- [提供資料]:
* * * * *
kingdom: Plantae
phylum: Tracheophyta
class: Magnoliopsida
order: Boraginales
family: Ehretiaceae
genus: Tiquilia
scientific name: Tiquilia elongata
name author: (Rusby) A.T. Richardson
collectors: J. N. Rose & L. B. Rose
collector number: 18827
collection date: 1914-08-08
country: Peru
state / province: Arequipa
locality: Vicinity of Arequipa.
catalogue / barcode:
* * * * *
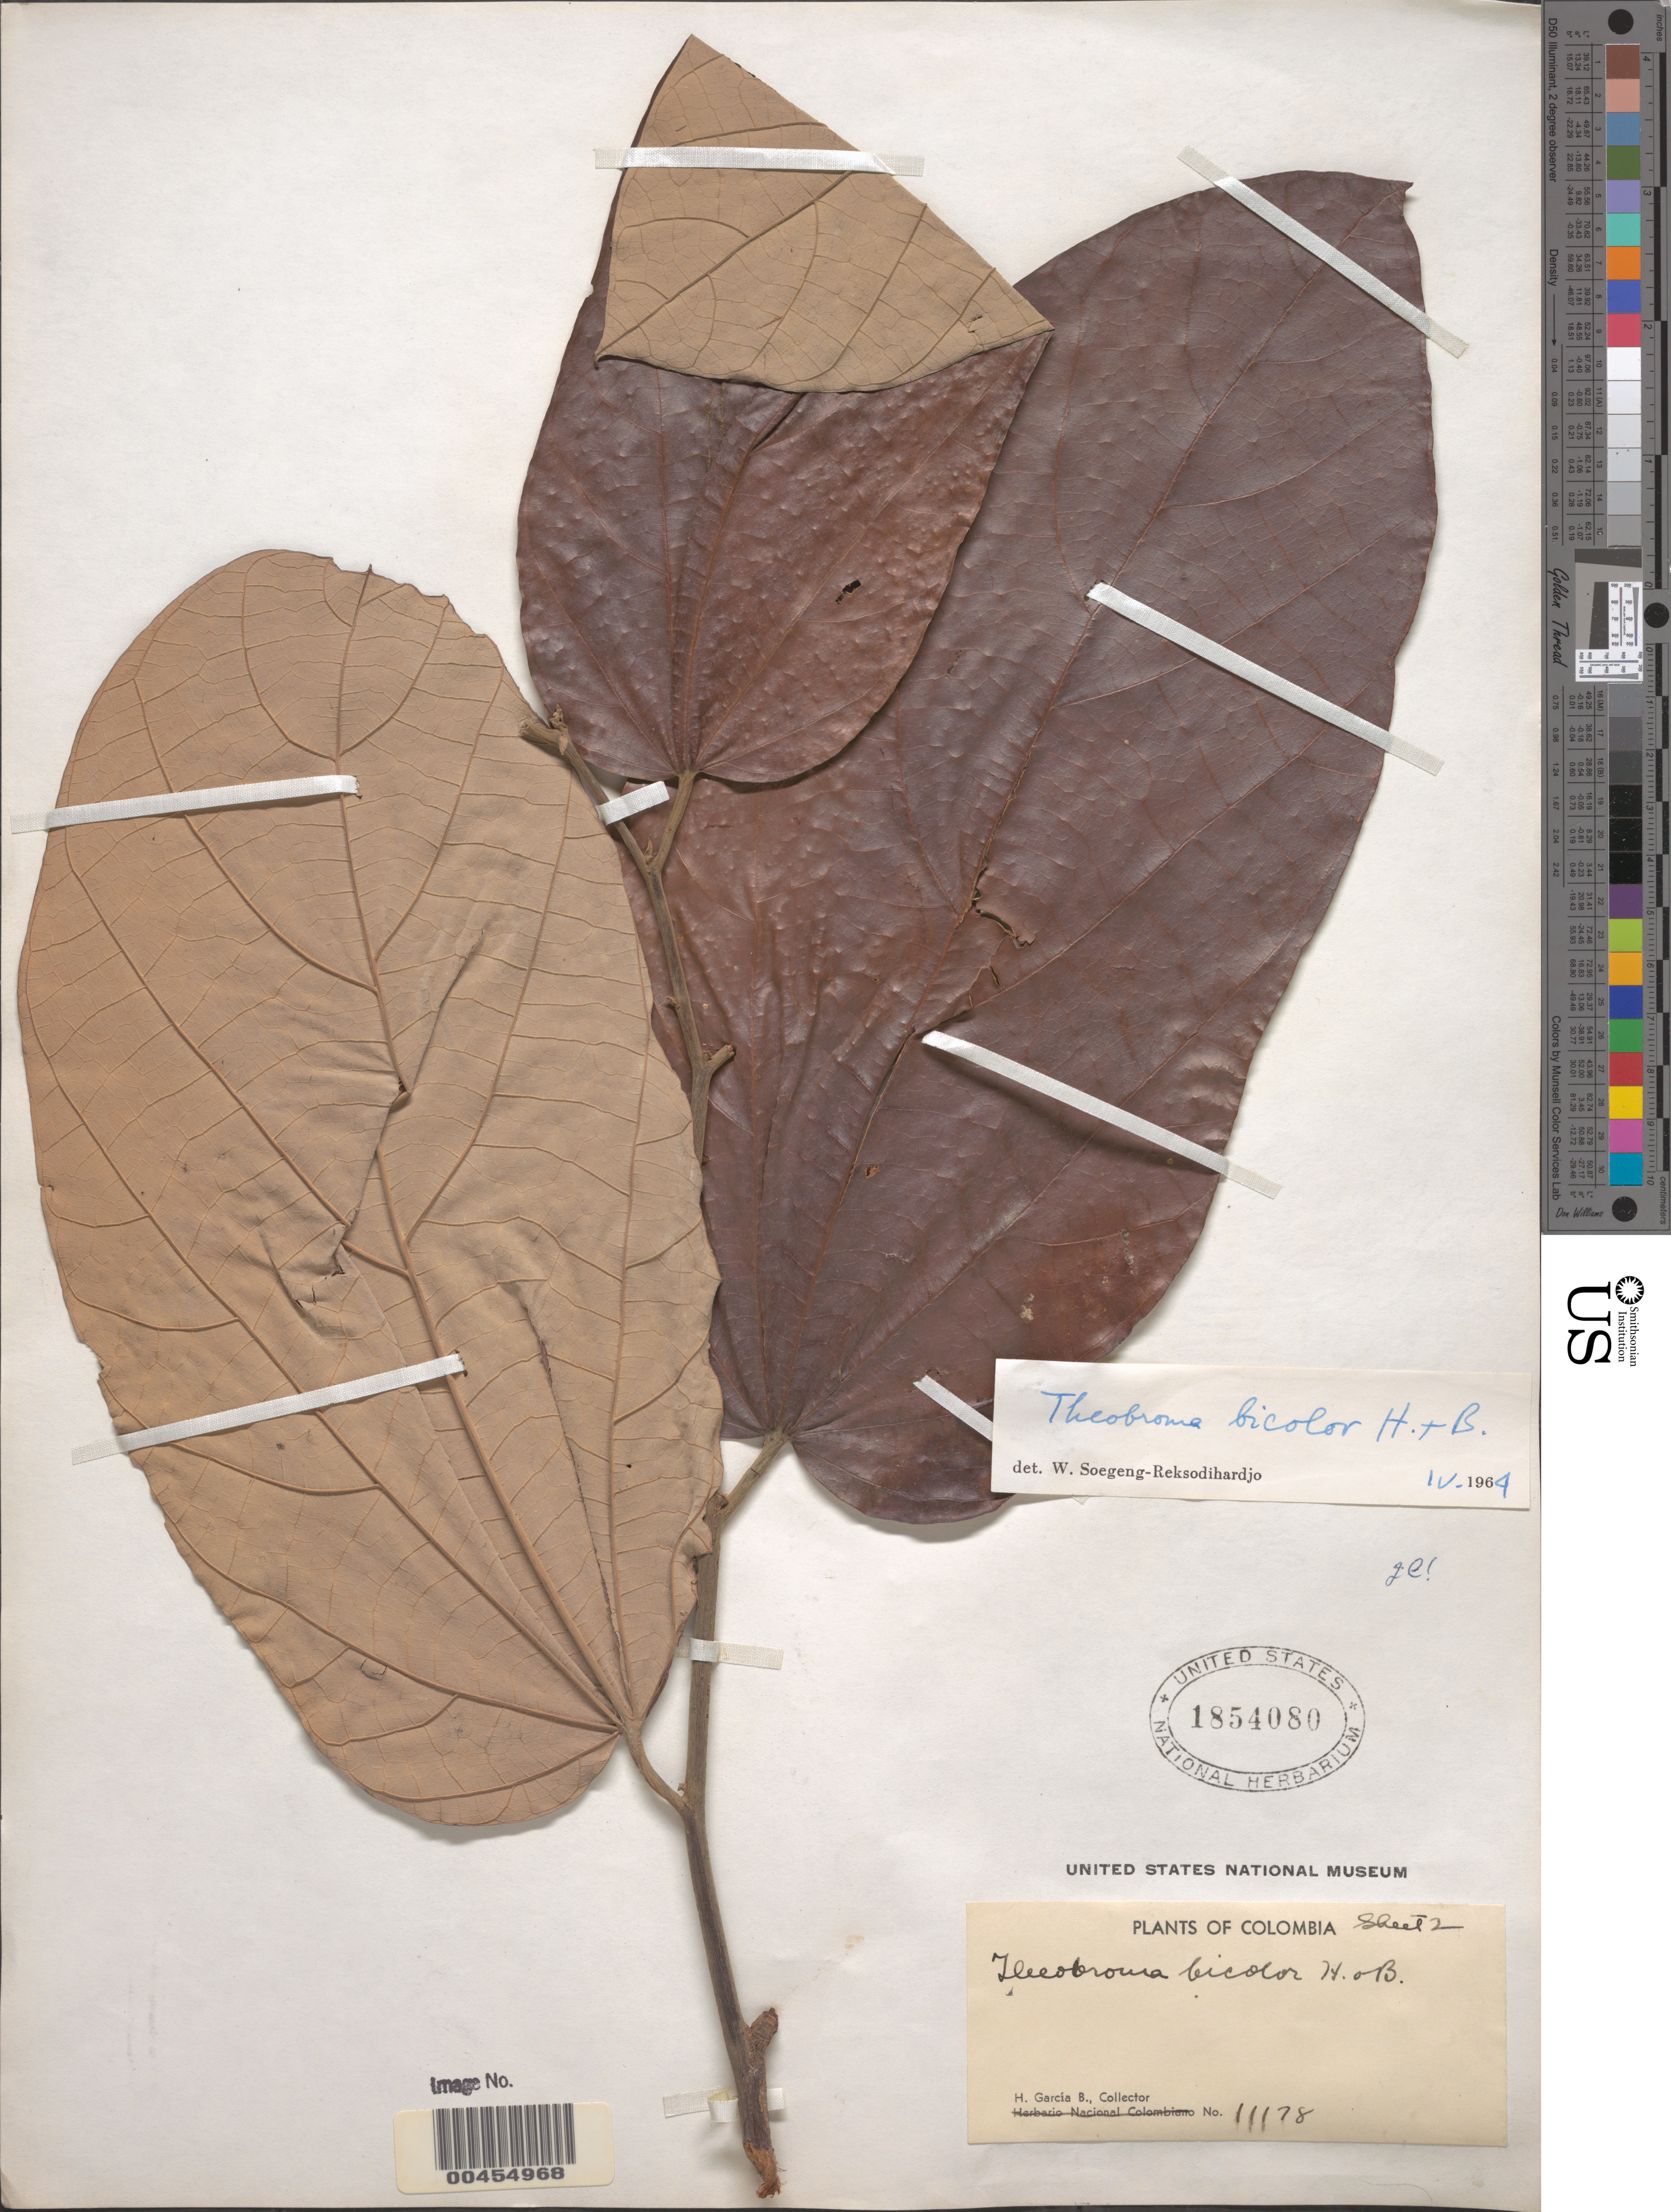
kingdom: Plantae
* * * * *
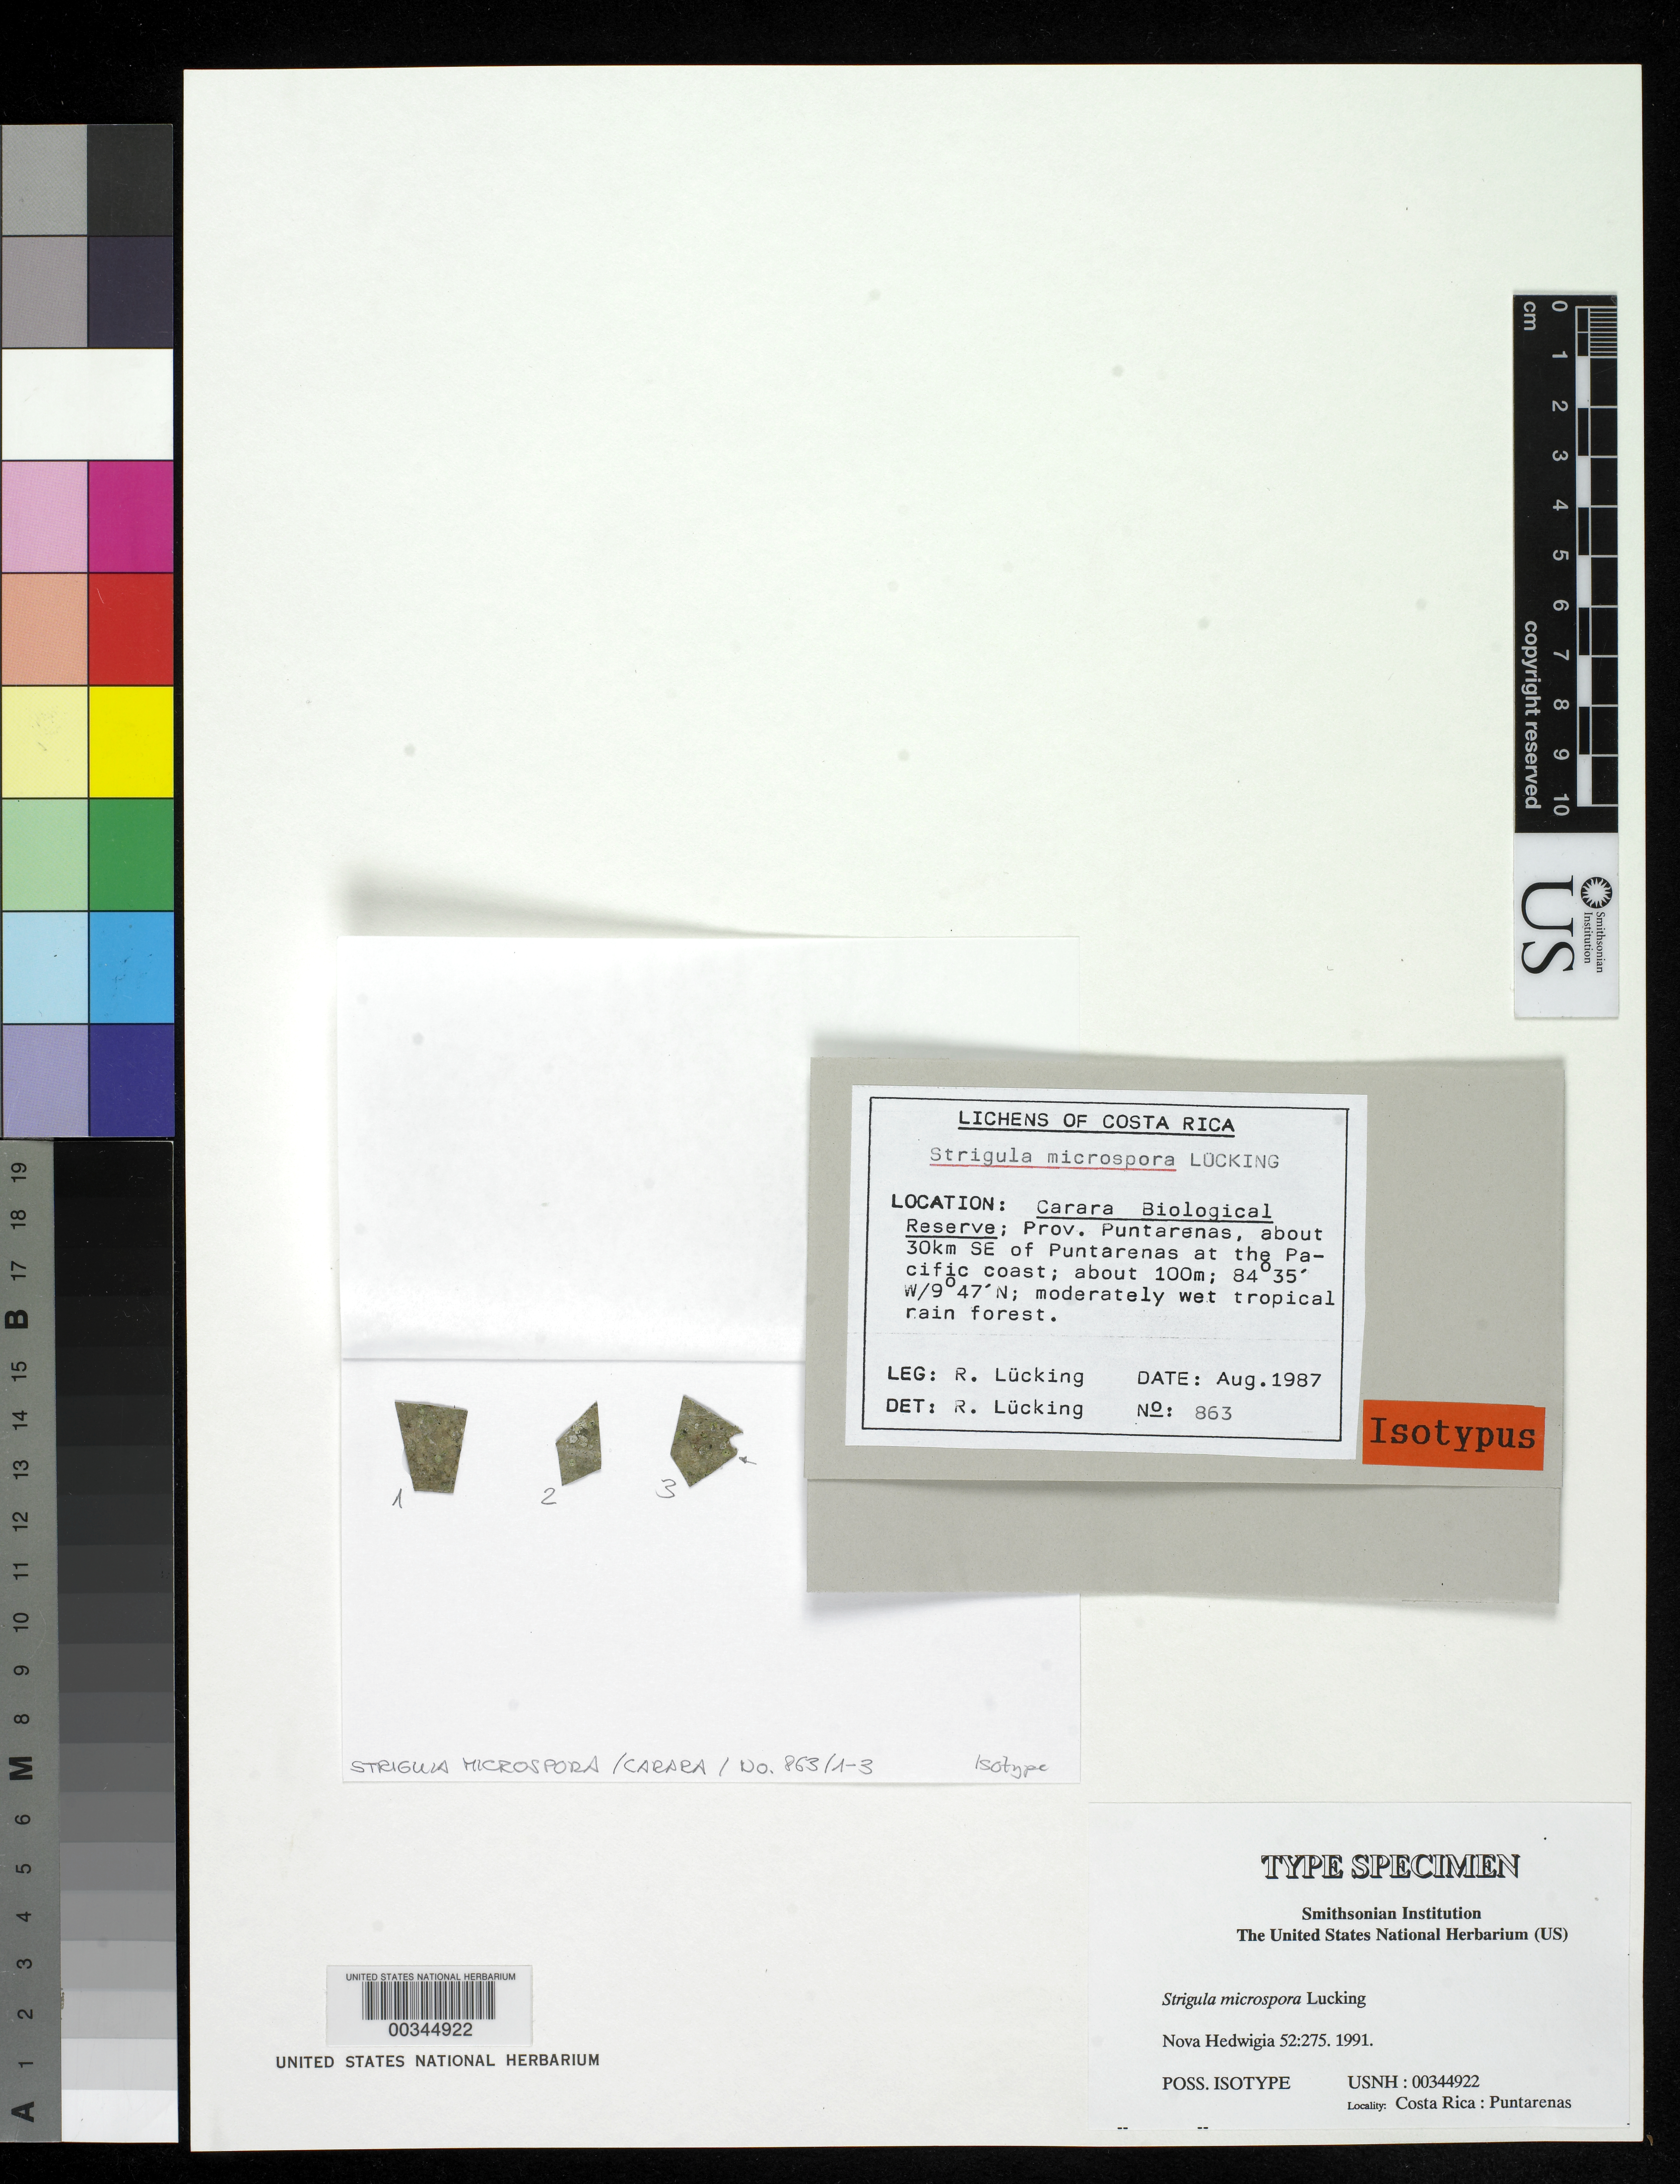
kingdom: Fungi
* * * * *
上の記録のうち、「collector number: 18827」を含む行から始めて「locality: Vicinity of Arequipa.」を含む行までを、両端の行も含めて一字一句そのまま書き写しなさい。

collector number: 18827
collection date: 1914-08-08
country: Peru
state / province: Arequipa
locality: Vicinity of Arequipa.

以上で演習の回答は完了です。